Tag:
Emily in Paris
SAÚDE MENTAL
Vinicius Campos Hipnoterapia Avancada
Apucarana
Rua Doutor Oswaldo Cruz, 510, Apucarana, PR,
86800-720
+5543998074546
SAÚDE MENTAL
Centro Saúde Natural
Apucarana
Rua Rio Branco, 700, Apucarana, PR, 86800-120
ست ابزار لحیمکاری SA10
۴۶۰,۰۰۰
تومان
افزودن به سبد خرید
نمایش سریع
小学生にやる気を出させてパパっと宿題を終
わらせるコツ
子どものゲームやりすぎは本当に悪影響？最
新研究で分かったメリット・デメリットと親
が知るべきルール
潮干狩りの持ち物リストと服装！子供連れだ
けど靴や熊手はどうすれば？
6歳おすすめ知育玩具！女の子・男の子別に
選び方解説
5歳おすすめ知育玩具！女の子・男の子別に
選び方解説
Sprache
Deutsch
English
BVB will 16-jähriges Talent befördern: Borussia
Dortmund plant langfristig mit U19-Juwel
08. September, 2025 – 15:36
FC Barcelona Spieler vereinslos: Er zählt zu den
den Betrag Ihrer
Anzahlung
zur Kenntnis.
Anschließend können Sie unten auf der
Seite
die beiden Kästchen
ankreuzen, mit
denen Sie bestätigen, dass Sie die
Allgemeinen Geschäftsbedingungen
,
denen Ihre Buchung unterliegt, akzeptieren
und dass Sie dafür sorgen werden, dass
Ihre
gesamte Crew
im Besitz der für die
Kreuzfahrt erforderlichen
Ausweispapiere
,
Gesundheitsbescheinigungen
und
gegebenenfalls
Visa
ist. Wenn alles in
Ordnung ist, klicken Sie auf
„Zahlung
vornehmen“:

^^^^

- _Your assignment_
Rewrite the rows from the start through the line containing "im Besitz der für die", replacing "Crew" with "Besatzung" and leaving everything else unchanged.

- _Task result_
Tag:
Emily in Paris
SAÚDE MENTAL
Vinicius Campos Hipnoterapia Avancada
Apucarana
Rua Doutor Oswaldo Cruz, 510, Apucarana, PR,
86800-720
+5543998074546
SAÚDE MENTAL
Centro Saúde Natural
Apucarana
Rua Rio Branco, 700, Apucarana, PR, 86800-120
ست ابزار لحیمکاری SA10
۴۶۰,۰۰۰
تومان
افزودن به سبد خرید
نمایش سریع
小学生にやる気を出させてパパっと宿題を終
わらせるコツ
子どものゲームやりすぎは本当に悪影響？最
新研究で分かったメリット・デメリットと親
が知るべきルール
潮干狩りの持ち物リストと服装！子供連れだ
けど靴や熊手はどうすれば？
6歳おすすめ知育玩具！女の子・男の子別に
選び方解説
5歳おすすめ知育玩具！女の子・男の子別に
選び方解説
Sprache
Deutsch
English
BVB will 16-jähriges Talent befördern: Borussia
Dortmund plant langfristig mit U19-Juwel
08. September, 2025 – 15:36
FC Barcelona Spieler vereinslos: Er zählt zu den
den Betrag Ihrer
Anzahlung
zur Kenntnis.
Anschließend können Sie unten auf der
Seite
die beiden Kästchen
ankreuzen, mit
denen Sie bestätigen, dass Sie die
Allgemeinen Geschäftsbedingungen
,
denen Ihre Buchung unterliegt, akzeptieren
und dass Sie dafür sorgen werden, dass
Ihre
gesamte Besatzung
im Besitz der für die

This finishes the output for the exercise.